[Saved data entries]
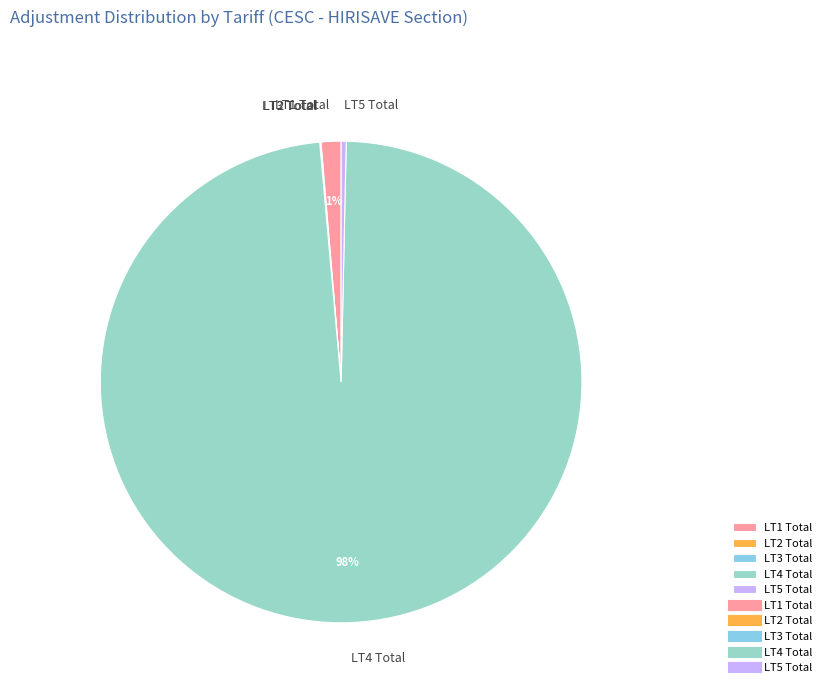

What is the largest slice in the pie chart?

LT4 Total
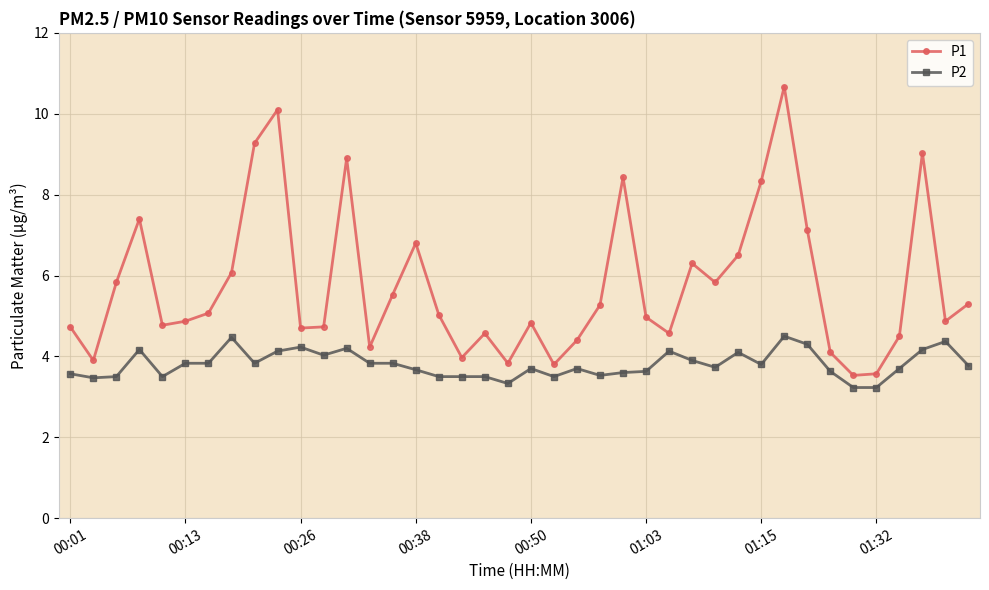

True or false: P1 and P2 intersect in this chart.

False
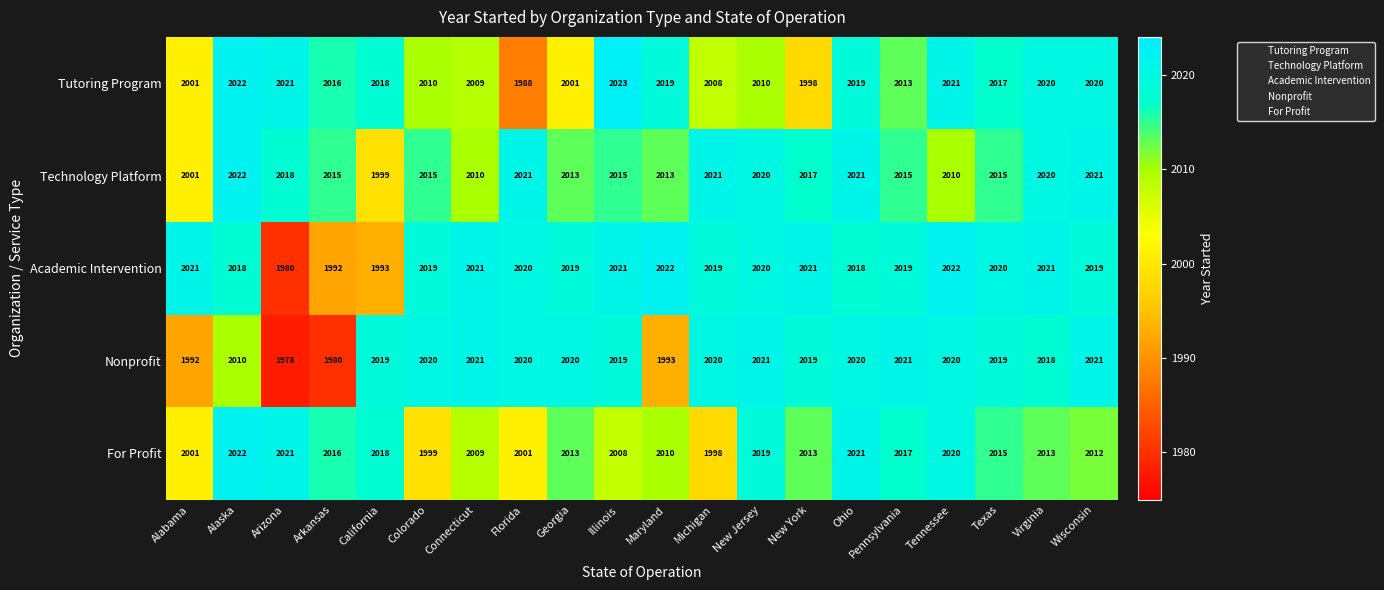

Where is Academic Intervention nearest to the value 2001?

California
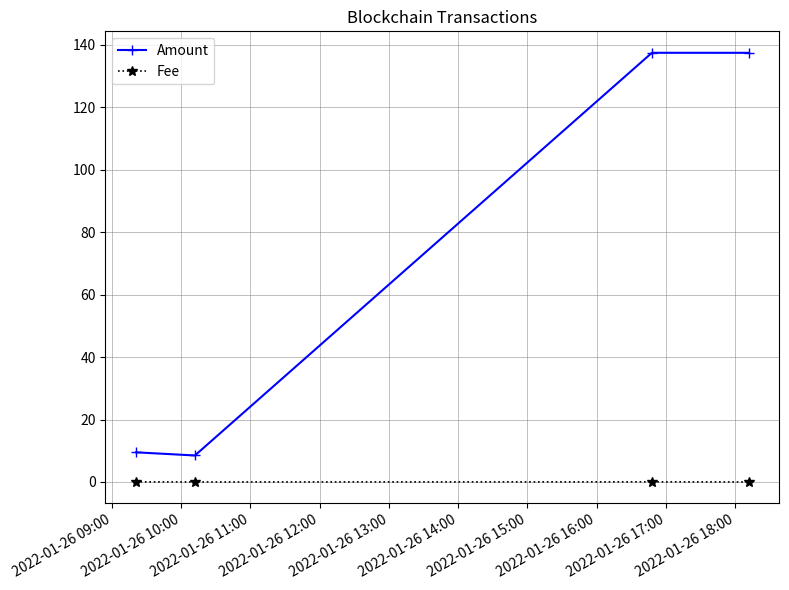

Which series has the widest spread of values?

Amount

### Task
Rewrite the records above, swapping every "chart" for "graph" and keeping everything else the same. Omit the pictures.

### Task answer
What is the largest slice in the pie graph?

LT4 Total

True or false: P1 and P2 intersect in this graph.

False

Where is Academic Intervention nearest to the value 2001?

California

Which series has the widest spread of values?

Amount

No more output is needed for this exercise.